EXCERPTED PASSAGE:
- - - -

If you create depression, then you have to realize that your depression is perfect. It is perfectly what it is, and there is not another one just like it in the entire universe.
Also, realize that you can create whatever other emotions you want.
Let me give you an example from my own experience. The year was 1985. I was suffering from multiple failures -- marriage, job, income, career, education. I was feeling overwhelmed and extremely blue. I remembered what someone had told me years earlier about being in control of my own emotions. I decided to try it out.
I decided to smile, even though I didn't feel jolly in the slightest. The first few attempts were pitiful. It only made me feel worse. Then I decided to go extreme. I decided to laugh out loud -- a full, belly laugh -- as loud as I could make it. I was in traffic at the time, coming off of the Santa Monica Mountains at Laurel Canyon in Los Angeles. I didn't care what other drivers might think of me. It wasn't their life at stake.
Suddenly, my body felt relaxed. My muscles shifted. My metabolism changed. Laughing like I meant it was an act of creation -- placing me at cause, rather than at effect. Suddenly, the laughter was real. I felt overwhelming joy. I felt the loving arms of God welcoming me.
You have to be able to forgive yourself. Here's a book that might help.
http://www.genesiscode.net/books/the_ar … veness.php
But beyond that, helping others can frequently be the best medicine. The main idea is to stop being at effect and having your attention on yourself (ego). Put your attention on others.
I appreciate the suggestions of others to seek professional help, but that usually leads to learned helplessness. Depending on someone else to come up with all of your answers and solutions deprives you of the fun of creating your own solutions. Perhaps the biggest exception to this is seeking help from God. But, if you look closely, it's not an exception, after all. He expects you to create, fearlessly.
May God bless and protect you and yours
The comment of Lonestar is perfect if your depression stems from life crisis'. But if you are dealing with a potential chemical imbalance, you can't make that go away by laughing at it.
Not all depression are decisions. The most serious ones are from chemical imbalances.
I find the best way to help ourselves is to help help another!
speaking from experience, i think that the best thing to do from the moment one realizes they have become depressed is to GET HELP from a therapist/counselor! this is very important because we will be tempted to try to deal with it all on our own...big mistake. get help...and pray. blessings!

- - - -

WHAT NEEDS TO BE DONE: Can you continue the forum thread on dealing with depression, picking up after its last post?

- - - -

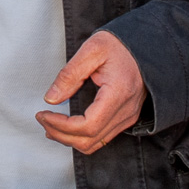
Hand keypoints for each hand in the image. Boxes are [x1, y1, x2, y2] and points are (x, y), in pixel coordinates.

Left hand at [38, 30, 146, 154]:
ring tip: (50, 125)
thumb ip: (69, 74)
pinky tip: (67, 128)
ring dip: (69, 139)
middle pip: (89, 139)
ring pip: (95, 143)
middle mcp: (126, 111)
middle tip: (42, 119)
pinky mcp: (126, 118)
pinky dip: (81, 137)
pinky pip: (102, 138)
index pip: (88, 125)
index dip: (61, 125)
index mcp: (119, 93)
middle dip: (60, 134)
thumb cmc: (121, 45)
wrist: (146, 46)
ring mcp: (128, 117)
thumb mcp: (92, 50)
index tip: (43, 115)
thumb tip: (51, 98)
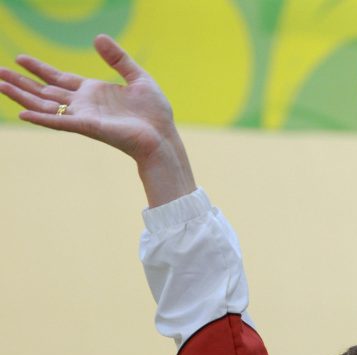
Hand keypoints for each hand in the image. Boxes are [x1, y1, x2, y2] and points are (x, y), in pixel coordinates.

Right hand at [0, 34, 194, 204]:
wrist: (163, 137)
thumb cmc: (155, 113)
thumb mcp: (137, 77)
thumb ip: (118, 58)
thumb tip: (97, 37)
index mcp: (93, 92)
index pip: (59, 79)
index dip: (40, 69)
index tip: (19, 58)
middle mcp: (84, 105)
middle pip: (45, 92)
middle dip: (21, 82)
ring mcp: (84, 116)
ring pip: (46, 105)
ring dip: (22, 95)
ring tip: (0, 84)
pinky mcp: (89, 127)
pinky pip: (60, 122)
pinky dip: (42, 118)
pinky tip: (22, 112)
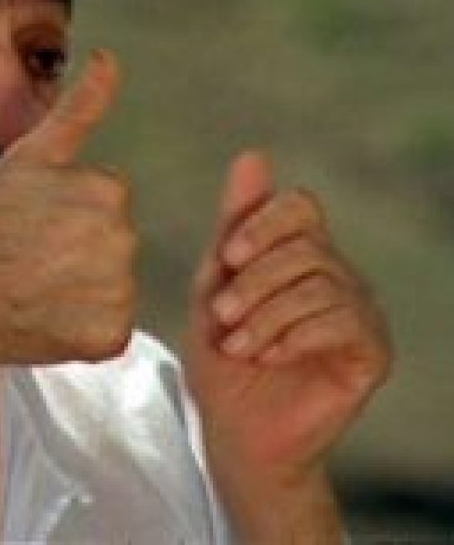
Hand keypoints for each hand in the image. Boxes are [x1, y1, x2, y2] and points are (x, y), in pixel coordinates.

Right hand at [0, 49, 137, 366]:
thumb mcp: (23, 159)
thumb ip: (77, 110)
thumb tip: (110, 57)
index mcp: (105, 188)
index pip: (105, 196)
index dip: (65, 209)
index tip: (29, 223)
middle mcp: (122, 235)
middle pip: (112, 238)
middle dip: (80, 246)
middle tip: (28, 258)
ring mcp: (119, 287)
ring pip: (111, 282)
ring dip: (83, 288)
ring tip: (32, 290)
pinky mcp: (112, 333)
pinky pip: (108, 327)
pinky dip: (84, 330)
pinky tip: (44, 321)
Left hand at [185, 152, 390, 514]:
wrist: (234, 432)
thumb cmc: (221, 359)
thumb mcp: (215, 286)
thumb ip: (234, 225)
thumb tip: (253, 155)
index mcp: (299, 254)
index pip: (300, 205)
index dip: (261, 222)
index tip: (226, 258)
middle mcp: (336, 275)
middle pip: (305, 245)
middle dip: (252, 281)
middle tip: (222, 317)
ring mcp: (358, 312)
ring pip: (320, 282)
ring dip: (266, 315)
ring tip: (239, 345)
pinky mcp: (372, 352)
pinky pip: (342, 321)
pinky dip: (293, 337)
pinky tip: (269, 358)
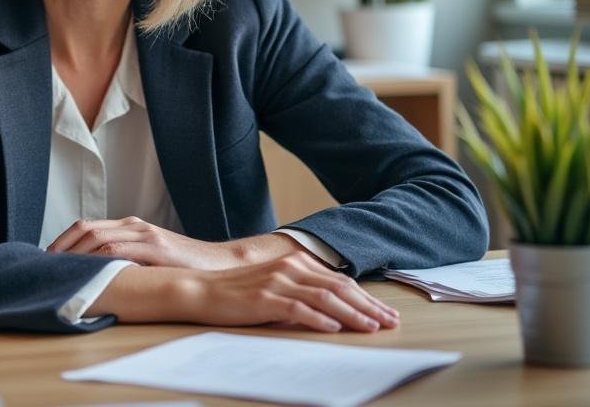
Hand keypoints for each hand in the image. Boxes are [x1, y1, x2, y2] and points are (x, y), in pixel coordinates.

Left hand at [47, 216, 301, 270]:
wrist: (219, 264)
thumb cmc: (182, 265)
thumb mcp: (148, 259)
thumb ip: (124, 259)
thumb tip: (92, 274)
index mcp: (129, 226)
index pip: (85, 227)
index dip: (61, 241)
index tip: (45, 259)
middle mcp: (134, 226)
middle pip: (85, 229)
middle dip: (61, 247)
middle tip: (44, 266)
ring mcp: (145, 235)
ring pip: (98, 238)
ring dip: (74, 254)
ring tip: (58, 271)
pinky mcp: (156, 248)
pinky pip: (119, 250)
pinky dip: (97, 259)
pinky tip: (86, 271)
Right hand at [89, 255, 399, 332]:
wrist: (200, 289)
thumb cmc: (236, 292)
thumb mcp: (273, 286)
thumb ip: (301, 291)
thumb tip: (332, 309)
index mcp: (294, 263)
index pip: (339, 280)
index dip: (365, 297)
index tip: (385, 313)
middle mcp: (290, 267)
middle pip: (339, 287)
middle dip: (368, 306)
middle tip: (390, 322)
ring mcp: (278, 281)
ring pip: (326, 297)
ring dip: (353, 314)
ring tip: (372, 328)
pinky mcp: (266, 297)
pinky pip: (300, 309)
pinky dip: (320, 319)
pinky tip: (335, 328)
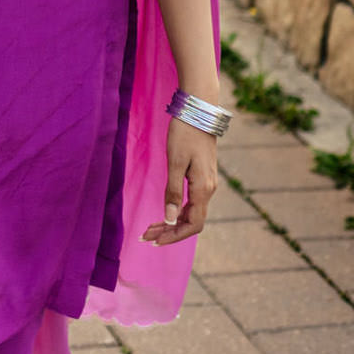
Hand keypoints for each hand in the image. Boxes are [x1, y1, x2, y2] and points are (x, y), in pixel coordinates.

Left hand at [142, 118, 217, 245]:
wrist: (198, 112)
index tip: (156, 241)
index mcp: (203, 189)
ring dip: (171, 222)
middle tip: (145, 236)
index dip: (175, 236)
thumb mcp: (175, 163)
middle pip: (190, 221)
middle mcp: (208, 190)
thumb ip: (172, 191)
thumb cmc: (184, 134)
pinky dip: (176, 210)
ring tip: (150, 228)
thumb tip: (170, 219)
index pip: (193, 224)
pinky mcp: (202, 177)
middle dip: (169, 231)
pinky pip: (191, 202)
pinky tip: (164, 212)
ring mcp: (206, 184)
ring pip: (190, 212)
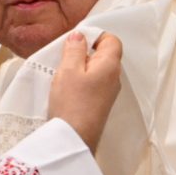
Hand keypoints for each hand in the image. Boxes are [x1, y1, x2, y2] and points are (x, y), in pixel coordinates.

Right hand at [47, 31, 122, 152]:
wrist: (74, 138)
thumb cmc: (72, 103)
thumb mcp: (68, 69)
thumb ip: (74, 49)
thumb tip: (80, 36)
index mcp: (110, 65)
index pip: (111, 40)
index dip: (94, 35)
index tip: (76, 40)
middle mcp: (114, 78)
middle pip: (103, 55)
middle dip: (84, 51)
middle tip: (64, 57)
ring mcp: (108, 93)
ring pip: (96, 70)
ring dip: (79, 68)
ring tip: (62, 74)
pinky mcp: (99, 104)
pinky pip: (92, 84)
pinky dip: (79, 81)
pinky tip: (65, 88)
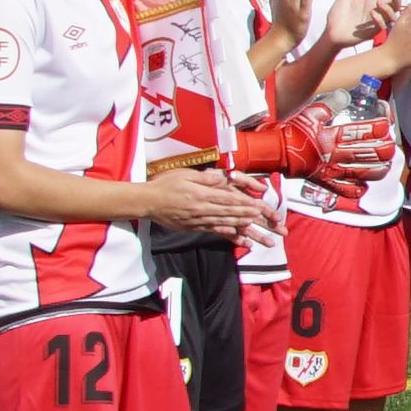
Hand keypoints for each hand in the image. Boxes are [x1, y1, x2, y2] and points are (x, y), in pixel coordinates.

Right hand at [137, 165, 256, 231]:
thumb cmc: (165, 185)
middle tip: (262, 217)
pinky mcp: (193, 227)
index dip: (245, 203)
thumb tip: (223, 179)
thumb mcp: (185, 175)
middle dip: (247, 214)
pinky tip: (236, 235)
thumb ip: (206, 178)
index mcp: (201, 194)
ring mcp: (197, 220)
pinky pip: (212, 231)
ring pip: (223, 223)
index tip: (258, 205)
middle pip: (229, 212)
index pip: (228, 199)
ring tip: (254, 226)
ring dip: (240, 225)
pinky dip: (226, 234)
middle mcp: (202, 209)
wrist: (147, 202)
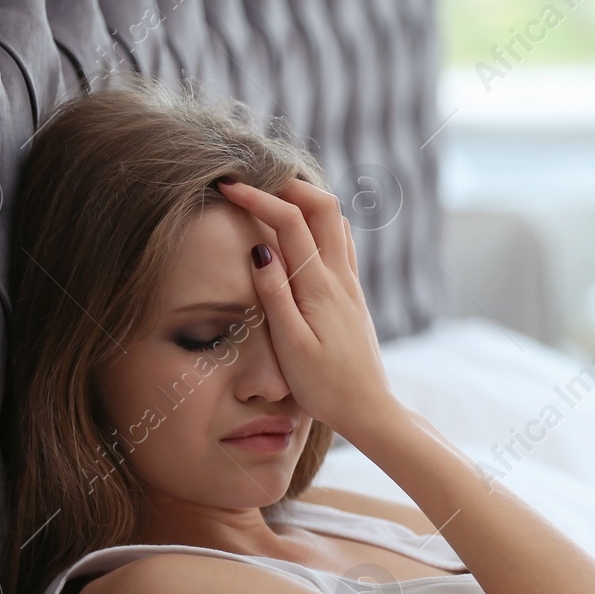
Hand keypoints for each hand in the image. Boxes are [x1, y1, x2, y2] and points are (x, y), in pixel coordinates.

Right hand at [218, 177, 395, 436]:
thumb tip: (259, 250)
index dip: (257, 198)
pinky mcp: (354, 295)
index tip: (226, 187)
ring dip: (307, 202)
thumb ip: (275, 295)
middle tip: (253, 184)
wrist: (368, 409)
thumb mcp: (290, 345)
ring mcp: (351, 284)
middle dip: (288, 186)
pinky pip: (342, 243)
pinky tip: (302, 234)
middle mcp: (341, 277)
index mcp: (320, 286)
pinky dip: (321, 224)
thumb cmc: (325, 385)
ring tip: (273, 200)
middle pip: (324, 206)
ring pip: (336, 222)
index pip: (289, 221)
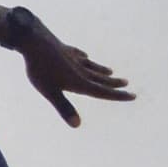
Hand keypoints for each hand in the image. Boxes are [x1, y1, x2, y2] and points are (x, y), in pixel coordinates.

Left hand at [16, 16, 133, 126]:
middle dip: (113, 83)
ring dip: (101, 70)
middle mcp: (80, 69)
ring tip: (110, 72)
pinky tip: (85, 56)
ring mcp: (72, 58)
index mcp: (79, 82)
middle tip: (127, 84)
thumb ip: (64, 107)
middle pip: (99, 78)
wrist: (34, 40)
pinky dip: (85, 58)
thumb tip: (77, 125)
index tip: (133, 96)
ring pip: (91, 66)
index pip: (102, 92)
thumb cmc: (40, 69)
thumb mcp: (50, 91)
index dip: (118, 96)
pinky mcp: (64, 49)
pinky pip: (78, 55)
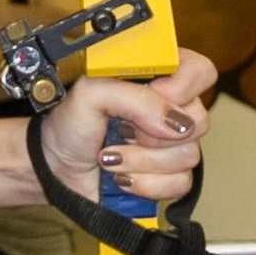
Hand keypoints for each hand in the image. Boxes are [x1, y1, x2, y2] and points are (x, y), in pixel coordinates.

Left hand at [36, 48, 216, 205]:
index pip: (199, 72)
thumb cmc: (70, 125)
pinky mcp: (169, 177)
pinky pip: (179, 182)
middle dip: (150, 131)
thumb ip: (133, 96)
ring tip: (110, 153)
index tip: (152, 96)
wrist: (55, 166)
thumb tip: (172, 120)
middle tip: (120, 128)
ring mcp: (172, 146)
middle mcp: (170, 110)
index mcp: (158, 78)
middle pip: (198, 120)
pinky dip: (144, 182)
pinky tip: (122, 174)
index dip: (180, 87)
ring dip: (139, 159)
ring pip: (188, 155)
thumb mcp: (89, 94)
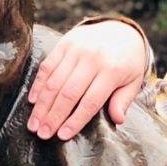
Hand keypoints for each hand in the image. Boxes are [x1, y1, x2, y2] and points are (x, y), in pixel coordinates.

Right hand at [27, 21, 149, 139]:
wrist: (120, 29)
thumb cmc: (126, 62)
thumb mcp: (133, 80)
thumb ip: (124, 100)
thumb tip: (118, 119)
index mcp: (112, 70)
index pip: (90, 101)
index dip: (75, 120)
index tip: (62, 136)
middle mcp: (92, 58)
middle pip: (68, 93)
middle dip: (53, 116)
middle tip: (42, 134)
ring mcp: (76, 49)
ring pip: (54, 81)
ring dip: (42, 105)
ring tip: (34, 124)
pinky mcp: (64, 43)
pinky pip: (48, 66)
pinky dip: (38, 84)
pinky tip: (33, 101)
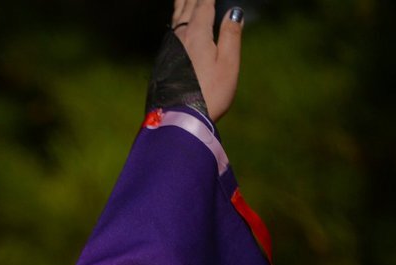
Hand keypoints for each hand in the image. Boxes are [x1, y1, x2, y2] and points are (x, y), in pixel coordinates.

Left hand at [171, 0, 243, 120]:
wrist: (177, 120)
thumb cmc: (208, 94)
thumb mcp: (227, 65)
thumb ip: (231, 36)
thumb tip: (234, 12)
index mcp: (197, 34)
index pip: (203, 5)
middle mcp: (179, 39)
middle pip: (185, 9)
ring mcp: (167, 51)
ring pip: (175, 21)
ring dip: (181, 6)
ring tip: (184, 0)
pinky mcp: (161, 65)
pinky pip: (170, 36)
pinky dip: (175, 24)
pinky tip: (176, 29)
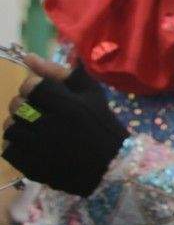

- - - -

WRITTEN ANSWER:
Thank You Thank You to all you wonderful and generous souls for your helpful answers. All of them touched me like a dry parched plant is touched by the rain. I fell into a dark ditch but I didn't know how I got there. I called for help and you answered, and I bless you from the bottom of my heart. Each one of your caring response warms me a little and then a little more. I don't know whether chemical imbalance played a part or not, but I think a particular brutal critique at the art school tipped me over the edge and triggered an old nasty psychological nightmare: the over judgemental inner critic, who managed to resurface after a very long absence of many years and to use every single failure against me while sucking all daylight out of the sphere. At the end I did manage to recognise it for what it was, even though it took considerable and repetitive efforts to remind myself that I do have a choice. I appreciate your call for professional help and I would have if I could not manage to turn things around. It took a little while whilst I used every trick I know, from watching all my favorite happy movies to not taking things so seriously while still managed to hand in all my finals before deadline. My dreams continue to help me with insights and one of them very literally spells out "clean up your own emotional waste and fix up your outdated emotional automatic trigger mechanism. Face It!". It was so exact I woke up laughing out loud.
But I could not have done it had I not being able to find courage in your encouragement.